TO DO => Copy out every one of the following rows exactly, keeping each line unchanged.

RECORDS SHOWN =>

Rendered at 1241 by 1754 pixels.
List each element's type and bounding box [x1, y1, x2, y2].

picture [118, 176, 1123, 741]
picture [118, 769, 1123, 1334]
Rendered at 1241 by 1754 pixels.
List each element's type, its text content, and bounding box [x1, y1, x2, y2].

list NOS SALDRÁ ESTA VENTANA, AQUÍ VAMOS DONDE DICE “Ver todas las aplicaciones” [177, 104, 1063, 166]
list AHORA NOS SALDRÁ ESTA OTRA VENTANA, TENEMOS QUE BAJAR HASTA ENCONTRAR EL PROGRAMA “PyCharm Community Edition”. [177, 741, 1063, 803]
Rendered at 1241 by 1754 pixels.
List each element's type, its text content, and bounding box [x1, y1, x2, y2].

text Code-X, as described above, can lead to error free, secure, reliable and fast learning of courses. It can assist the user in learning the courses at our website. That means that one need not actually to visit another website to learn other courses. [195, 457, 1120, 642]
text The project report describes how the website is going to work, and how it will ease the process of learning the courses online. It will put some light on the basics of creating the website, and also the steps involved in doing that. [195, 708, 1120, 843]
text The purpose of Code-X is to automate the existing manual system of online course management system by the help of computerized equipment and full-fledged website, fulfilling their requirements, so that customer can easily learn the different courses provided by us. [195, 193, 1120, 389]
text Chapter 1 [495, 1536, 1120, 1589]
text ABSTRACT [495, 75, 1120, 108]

TASK RESULT =>
Rendered at 1241 by 1754 pixels.
List each element's type and bounding box [x1, y1, x2, y2].

picture [118, 176, 1123, 741]
picture [118, 769, 1123, 1334]
Rendered at 1241 by 1754 pixels.
List each element's type, its text content, and bounding box [x1, y1, x2, y2].

list NOS SALDRÁ ESTA VENTANA, AQUÍ VAMOS DONDE DICE “Ver todas las aplicaciones” [177, 104, 1063, 166]
list AHORA NOS SALDRÁ ESTA OTRA VENTANA, TENEMOS QUE BAJAR HASTA ENCONTRAR EL PROGRAMA “PyCharm Community Edition”. [177, 741, 1063, 803]
Rendered at 1241 by 1754 pixels.
List each element's type, its text content, and bounding box [x1, y1, x2, y2].

text Code-X, as described above, can lead to error free, secure, reliable and fast learning of courses. It can assist the user in learning the courses at our website. That means that one need not actually to visit another website to learn other courses. [195, 457, 1120, 642]
text The project report describes how the website is going to work, and how it will ease the process of learning the courses online. It will put some light on the basics of creating the website, and also the steps involved in doing that. [195, 708, 1120, 843]
text The purpose of Code-X is to automate the existing manual system of online course management system by the help of computerized equipment and full-fledged website, fulfilling their requirements, so that customer can easily learn the different courses provided by us. [195, 193, 1120, 389]
text Chapter 1 [495, 1536, 1120, 1589]
text ABSTRACT [495, 75, 1120, 108]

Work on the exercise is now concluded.